For LR(1) parser compatibility, lexical tokens are grouped such that trailing
WS, FWS, or CFWS is associated with its preceding lexical token.  Therefore,
no lexical token handled by the higher-level parser grammar rules has any
ambiguity associated with optional WS, FWS, or CFWS. So, where this revised
grammar has:

   obs-mbox-list   =       1*([mailbox] "," [CFWS]) [mailbox]

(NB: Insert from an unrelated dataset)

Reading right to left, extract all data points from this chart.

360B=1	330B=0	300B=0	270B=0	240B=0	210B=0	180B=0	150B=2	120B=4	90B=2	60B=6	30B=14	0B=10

that is handled by the implementation as:

   obs-mbox-list   =       1*([mailbox] ("," [CFWS])) [mailbox]


Additional rules such as:

   start           =       (":" [FWS]) / obs-start
   obs-start       =       *WSP ":" [FWS]
   cstart          =       (":" [CFWS]) / obs-cstart
   obs-cstart      =       *WSP ":" [CFWS]
   dstart          =       start / obs-cstart

can be used to reduce the number of rules, e.g.:

   orig-date       =    "Date" dstart date-time CRLF
(eliminating obs-orig-date (also applies to resent-date))
   subject         =       "Subject" start ["cmsg" [FWS]] unstructured CRLF
(eliminating obs-subject (start also applies to comments and optional-field))
   from            =       "From" cstart mailbox-list CRLF
(eliminating obs-from (cstart applies to remaining header fields))
etc., allowing all of the obs- header fields to be eliminated, and obs-fields to
be simplified.


And adding:

   resent          =       "Resent-"

allows:

   resent-from     =       resent from

etc., allowing the resent- fields to be simplified and ensuring that the
definitions remain in sync between base and resent- versions.